Sunday, November 27, 2016

The Restored Murals of the Stratford Guild Chapel

The Guild Chapel in Stratford-upon-Avon, England, is one of the town's most important medieval buildings and a regular stop on all historical tours of Shakespeare's birthplace.

The guild constructed its first chapel in 1269, and parts of that structure are still present. But the current tower and nave were built over the course of the 1400s.

It has long been known that the chapel contained medieval wall paintings that had been covered with whitewash in the reign of Elizabeth I. Elizabeth was a Protestant, but according to the bizarrely rigid inheritance law in place at the time she became ruler on the death of her Catholic half-sister Mary. Elizabeth ordered
The removal of all signs of idolatry and superstition, from places of worship, so that there remain no memory of the same in walls, glasses, windows, or elsewhere within their churches and houses.
The good people of Stratford decided that this included the painting of Christ at the Last Judgement in their chapel. An interesting historical footnote is that it was Will Shakespeare's father, John Shakespeare, who as royal bailiff of Stratford would have received the order and been responsible for carrying it out. Some have read the careful whitewashing of the painting (many Catholic images were smashed or otherwise badly damaged) as a sign that he was either a Catholic sympathizer or a closet art lover.

Now, thanks to a £100,000 grant from the Heritage Lottery Fund, the murals have been uncovered and restored.

One of the most interesting paintings is this Allegory of Death, with extensive text in English.


 Details.


Details from the main panel of Christ in Judgement.

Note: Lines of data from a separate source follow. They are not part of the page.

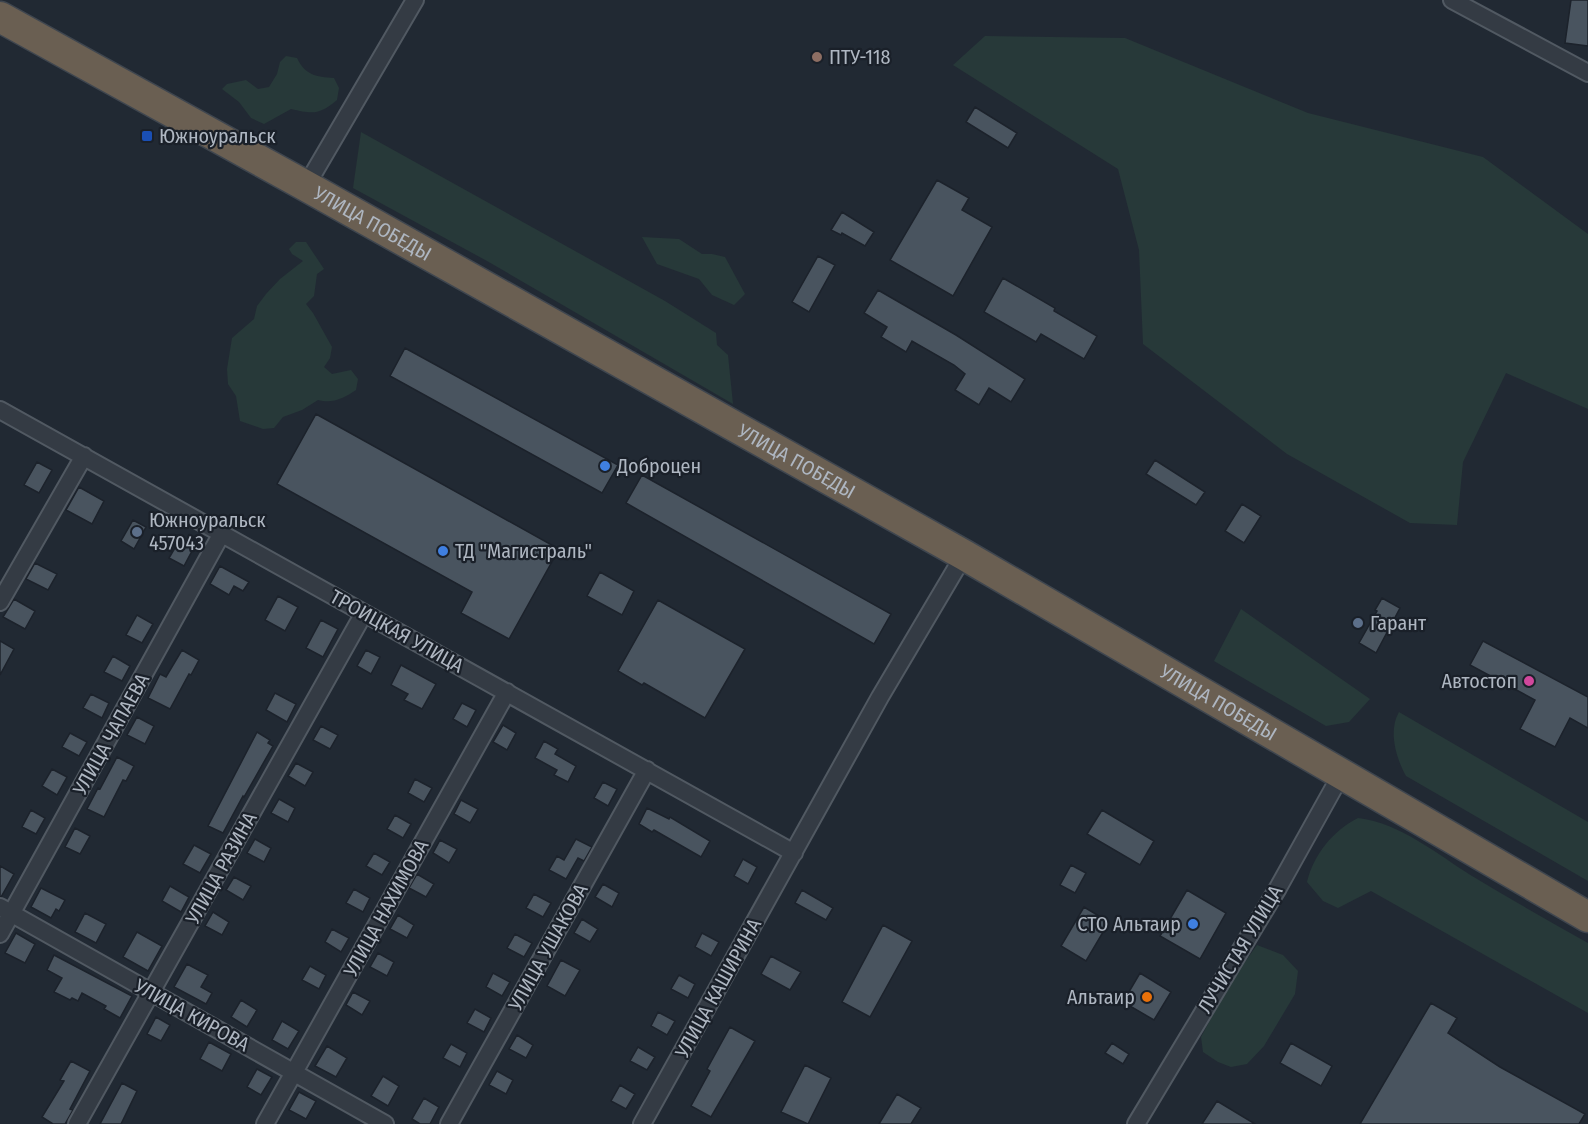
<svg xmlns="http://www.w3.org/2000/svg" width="1588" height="1124" font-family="'Fira Sans Condensed',sans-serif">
  <rect width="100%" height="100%" fill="#212933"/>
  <path fill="#273939" d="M985,36L1125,38L1308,113L1483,157L1588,234V409L1506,373L1463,462L1457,525L1410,523L1287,454L1143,344L1139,250L1118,169L953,65Z
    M286,56L297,58C305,75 316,77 334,78L339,88L337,100C319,115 313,114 291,109L264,124L251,118L239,102L222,89L227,84L246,80L258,89L269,87L277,74L280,62Z
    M361,132L665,301L716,333L717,345L728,355L733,404L487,261L353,188Z
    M642,237L679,239L702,254H712L725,257L745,294L734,305L712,295L699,279L657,264Z
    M296,242H306L324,269L317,274L314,296L306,304L313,313L332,347L330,358L324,367L332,374L351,370L358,379L356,390C344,398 333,404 318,400L302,410L283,417L274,428L263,429L240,421L236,396L228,384L227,369L232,338L254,319L257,306L266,294L280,279L303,261L292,254L289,249Z
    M1241,609L1370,699L1349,722L1326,726L1214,661Z
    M1399,712L1588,822V881L1406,776C1396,758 1388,731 1399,712Z
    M1358,818C1400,823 1437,854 1472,876C1510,899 1549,921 1588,943V1013L1371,891L1338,908L1323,901L1307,882C1313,856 1333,830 1358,818Z
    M1257,945L1283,955L1298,971L1295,994L1264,1046L1247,1064L1231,1067L1218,1062L1203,1052L1201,1037L1228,986Z"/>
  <path fill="#49545f" stroke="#1c222b" stroke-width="1.5" d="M1571,0H1588V46L1565,43Z
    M975,107L1017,133L1008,148L966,122Z
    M937,180L969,198L962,210L992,227L953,296L890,260Z
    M842,212L874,232L865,246L842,233L841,235L831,230Z
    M818,256L835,265L809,312L792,302Z
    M1003,278L1055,308L1054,311L1097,336L1084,359L1041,334L1036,342L984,312Z
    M878,290L956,335L1025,379L1011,402L989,388L979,405L955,390L965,374L954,365L912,341L906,352L881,337L887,327L864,313Z
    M405,348L618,465L602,493L390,376Z
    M316,414L559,549L509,639L461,613L472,592L277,484Z
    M1155,460L1205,492L1196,505L1146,474Z
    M37,462L52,470L39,493L24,485Z
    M642,475L891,614L874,644L626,503Z
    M79,487L104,501L92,524L66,510Z
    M1242,504L1261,516L1244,543L1225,531Z
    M133,520L146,527L134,549L121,541Z
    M179,541L193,549L184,566L169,558Z
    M35,563L57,574L48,590L26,579Z
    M220,566L249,582L243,591L234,586L229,595L210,584Z
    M600,572L634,591L622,615L587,596Z
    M278,596L298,607L285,631L265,620Z
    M1382,598L1400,608L1376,653L1359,643L1377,611L1375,610Z
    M14,599L35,611L25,629L3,617Z
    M658,600L745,649L705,718L644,683L642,685L618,671Z
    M137,615L153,624L142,643L126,635Z
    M321,620L338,629L323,657L306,648Z
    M0,641L14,649L0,675Z
    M1483,641L1588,697V728L1570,718L1555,747L1520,729L1535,700L1470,665Z
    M182,650L199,660L191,675L189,674L170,709L148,698L160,674L166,677Z
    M366,650L380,657L371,674L357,666Z
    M113,656L130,666L122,681L104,672Z
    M401,665L436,684L422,709L404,700L408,694L391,685Z
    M275,693L296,704L287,722L266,710Z
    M91,694L109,703L102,718L83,708Z
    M462,703L476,710L467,727L453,719Z
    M137,717L154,726L145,744L127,735Z
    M503,725L516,733L507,750L493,742Z
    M321,726L338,735L330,749L313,740Z
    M257,732L270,740L268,743L273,746L244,797L243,796L223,833L208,826Z
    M70,733L87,742L79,756L62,747Z
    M544,741L558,749L555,754L576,766L568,782L554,775L557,770L535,758Z
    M117,757L134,766L126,781L123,780L104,817L87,809L98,788L100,789Z
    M296,763L313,772L305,786L288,776Z
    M52,769L67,777L57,795L42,786Z
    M415,779L432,788L424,802L408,793Z
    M603,782L617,789L608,806L594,798Z
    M279,799L295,808L288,822L271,813Z
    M461,800L478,809L470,823L454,814Z
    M647,808L669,819L670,817L710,841L701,857L654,830L652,832L639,824Z
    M31,810L45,818L36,834L22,827Z
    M1102,810L1154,841L1140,865L1087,834Z
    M395,815L411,824L403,838L387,829Z
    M75,828L90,836L80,854L65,847Z
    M255,839L271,848L264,862L247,853Z
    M576,839L592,847L584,861L578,858L566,879L549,870L557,856L564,860Z
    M440,840L457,849L449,863L433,853Z
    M194,845L211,854L200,873L183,864Z
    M374,853L390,862L382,875L366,866Z
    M743,859L757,867L748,884L734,876Z
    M1071,865L1086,873L1075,893L1060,885Z
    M0,866L14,874L1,897H0Z
    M417,874L434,884L426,897L409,888Z
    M234,877L251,886L243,900L226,890Z
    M603,884L619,893L612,907L595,897Z
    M170,886L189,897L181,912L162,901Z
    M41,888L65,900L59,911L56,909L51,918L31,907Z
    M354,889L370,898L363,912L346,903Z
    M802,890L833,908L826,920L795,903Z
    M1187,890L1226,913L1200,959L1160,936Z
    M534,894L551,903L543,917L526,908Z
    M1084,907L1109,922L1086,961L1061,946Z
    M213,912L229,922L222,935L205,926Z
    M85,913L106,924L96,943L75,932Z
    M398,915L414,925L407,938L390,929Z
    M582,919L598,929L590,942L574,933Z
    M883,925L912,941L870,1017L842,1002Z
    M332,929L349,938L341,952L325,942Z
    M137,932L162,946L148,971L123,957Z
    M16,933L35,944L25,963L5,953Z
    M702,933L719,942L711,956L695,947Z
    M515,934L532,943L524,957L507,948Z
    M378,953L394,962L387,976L370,967Z
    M54,955L132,996L120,1018L104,1009L106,1006L82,993L78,1001L72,998L70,1000L54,992L62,978L47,970Z
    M771,956L801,972L790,990L761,974Z
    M561,960L580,970L565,996L547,986Z
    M187,964L208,975L201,987L212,993L206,1004L174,987Z
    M310,966L326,975L319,989L302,980Z
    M493,973L510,982L502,996L486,987Z
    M1140,973L1171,992L1154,1020L1123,1002Z
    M679,975L695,984L688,998L671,989Z
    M353,992L370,1001L362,1015L346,1005Z
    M241,1000L257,1010L247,1027L231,1017Z
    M1431,1003L1457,1018L1448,1033L1500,1067L1585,1114L1579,1124H1360Z
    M475,1009L491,1018L484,1032L467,1023Z
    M658,1012L675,1021L667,1035L651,1026Z
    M156,1017L170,1025L161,1041L147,1034Z
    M282,1021L299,1031L288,1049L272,1040Z
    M730,1027L755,1041L711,1117L691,1106L710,1071L707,1069Z
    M517,1035L533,1045L526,1058L509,1049Z
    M209,1042L231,1054L222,1071L200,1059Z
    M1112,1043L1129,1054L1123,1064L1105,1053Z
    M1291,1043L1332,1066L1321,1086L1280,1063Z
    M451,1044L467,1053L460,1067L443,1058Z
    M327,1046L347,1058L336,1077L315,1066Z
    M638,1047L655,1057L647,1070L630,1061Z
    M71,1061L90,1071L70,1109L73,1110L65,1124H53L42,1117L64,1081L60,1080Z
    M805,1065L831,1078L808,1124L781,1112Z
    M257,1069L272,1077L261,1095L247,1087Z
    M497,1071L513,1080L506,1094L489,1085Z
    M383,1076L399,1086L388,1106L371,1096Z
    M122,1083L137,1091L121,1124H100Z
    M620,1085L635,1094L626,1109L611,1101Z
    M299,1092L316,1101L306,1119L289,1110Z
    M897,1094L921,1108L911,1124H879Z
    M424,1098L439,1107L430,1124H420L412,1119Z
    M1217,1101L1255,1124H1202Z"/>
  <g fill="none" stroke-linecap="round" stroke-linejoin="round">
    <defs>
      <path id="street" d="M1452,0L1588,73
        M306,186L415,0
        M0,410L794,853
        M0,602L84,456
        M0,907L385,1124
        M0,934L222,533
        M77,1124L364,613
        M265,1124L507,692
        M449,1124L647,770
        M642,1124L880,697L964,555
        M1136,1124L1278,888L1342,773"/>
      <g id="highway">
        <path id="s1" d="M0,17L306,186L964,555L1588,917"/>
      </g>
    </defs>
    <use href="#street" stroke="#515962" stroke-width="20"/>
    <use href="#highway" stroke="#3f464f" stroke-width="33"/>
    <use href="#street" stroke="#343b44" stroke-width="16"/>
    <use href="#highway" stroke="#6a5f52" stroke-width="30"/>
  </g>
  <circle fill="#8d6e63" stroke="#1a2029" stroke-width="2" cx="817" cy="57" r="6"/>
  <rect fill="#1a4fb4" stroke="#1a2029" stroke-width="2" x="141" y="130" width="12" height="12" rx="3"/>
  <g fill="#3f7fe0" stroke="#1a2029" stroke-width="2">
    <circle cx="605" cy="466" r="6"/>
    <circle cx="443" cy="551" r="6"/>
    <circle cx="1193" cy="924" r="6"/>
  </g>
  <g fill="#5c6f8a" stroke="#1a2029" stroke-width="2">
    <circle cx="137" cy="532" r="6"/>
    <circle cx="1358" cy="623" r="6"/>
  </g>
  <circle fill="#d1479c" stroke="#1a2029" stroke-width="2" cx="1529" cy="681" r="6"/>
  <circle fill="#e8710a" stroke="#1a2029" stroke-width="2" cx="1147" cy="997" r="6"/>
  <g text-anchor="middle" stroke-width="4.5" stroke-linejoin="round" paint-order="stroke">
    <g font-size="20" fill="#aeb6c1" stroke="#1a2029" text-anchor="start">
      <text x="829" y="64">ПТУ-118</text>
      <text x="159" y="143">Южноуральск</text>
      <text x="617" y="473">Доброцен</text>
      <text x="149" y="527">Южноуральск<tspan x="149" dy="23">457043</tspan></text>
      <text x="455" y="558">ТД "Магистраль"</text>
      <text x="1370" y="630">Гарант</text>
      <text x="1517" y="688" text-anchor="end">Автостоп</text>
      <text x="1181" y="931" text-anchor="end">СТО Альтаир</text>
      <text x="1135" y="1004" text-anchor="end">Альтаир</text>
    </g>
    <g font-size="20" fill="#aeb6c1" stroke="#1a2029">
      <text dy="7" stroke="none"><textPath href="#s1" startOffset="426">УЛИЦА ПОБЕДЫ</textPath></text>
      <text dy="7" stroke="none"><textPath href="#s1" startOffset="912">УЛИЦА ПОБЕДЫ</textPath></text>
      <text transform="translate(397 631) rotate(29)" y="7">ТРОИЦКАЯ УЛИЦА</text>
      <text dy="7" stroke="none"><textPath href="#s1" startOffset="1398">УЛИЦА ПОБЕДЫ</textPath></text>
      <text transform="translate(111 734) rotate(-61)" y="7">УЛИЦА ЧАПАЕВА</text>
      <text transform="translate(221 868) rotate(-61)" y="7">УЛИЦА РАЗИНА</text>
      <text transform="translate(386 908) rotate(-61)" y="7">УЛИЦА НАХИМОВА</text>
      <text transform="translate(548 947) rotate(-61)" y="7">УЛИЦА УШАКОВА</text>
      <text transform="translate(1240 949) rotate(-59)" y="7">ЛУЧИСТАЯ УЛИЦА</text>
      <text transform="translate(718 988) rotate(-61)" y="7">УЛИЦА КАШИРИНА</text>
      <text transform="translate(192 1015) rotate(29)" y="7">УЛИЦА КИРОВА</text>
    </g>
  </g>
</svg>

I have always found the way the English Reformation played out fascinating. Some people cared a great deal whether they were Protestant or Catholic, enough to risk death for attending secret ceremonies or even rebel against the crown. But most people seem not to have bothered much about it. When Henry VIII took control of the English church he required all the priests to swear an oath acknowledging him as head of the church, and almost all of them did. When his daughter Mary took the church back to Rome, most of the priests stayed in place again, and when Elizabeth went back to Protestantism more than 90 percent of the priests took the oath to her.

To me this says that the average early modern Christian was not particularly concerned about theology. On the other hand many English people informed on their neighbors who attended secret Catholic or Dissenting ceremonies, and prejudice against Catholics and Dissenters was quite strong into the late nineteenth century. What bothered people most was sins against community, and they did not much like it when their neighbors thought themselves too holy to attend the same church as everyone else. Whatever denomination it happened to be.

1 comment:

G. Verloren said...

"What bothered people most was sins against community, and they did not much like it when their neighbors thought themselves too holy to attend the same church as everyone else. Whatever denomination it happened to be."

This general mindset is still hugely prevalent in much of the world, of course. It is one of the root causes for xenophobia, homophobia, sexism, racism, and similar.

"Loyalty" to the "community" - or rather, conformity to the whims of the select privileged elites within the community - is placed above the needs and wellbeing of individuals within the group. Failure to conform and to submit results in retribution and coercion.

Many millions of people effectively still live in tribal systems, and their lives are ruled to a staggering degree by modern tribal leaders. And when something new or different starts to happen within a community, these (often unfit) tribal leaders typically reject it out of fear, lack of understanding, and an indoctrinated reliance on tradition instead of rational problem solving.

When a parent rejects their child for being homosexual, they are acting on tribal instinct. When a church leader condemns members of other faiths, that is also a tribal behavior. When a school administration enforces a dress code or forbids certain innocuous behaviors, that too is tribalism in action.

It is all around us, unnoticed, taken for granted, accepted as normal, considered the natural way of things. Children are taught from an early age to remain "loyal to the tribe", and to put the desires of the tribal leaders above their own interests, or those of other groups, often with little regard to the cost or harm.

The instincts that allowed us to propagate our species to dominate all other life on the planet are still with us, and they're holding us back from being decent human beings. At the end of the day, despite everything we've accomplished in our history, we're largely still just clannish apes who fear what we don't understand and who rely on harsh negative reinforcement to invoke the mindless obedience necessary to perpetuate dysfunctional behavioral systems we don't fully understand and can't logically justify.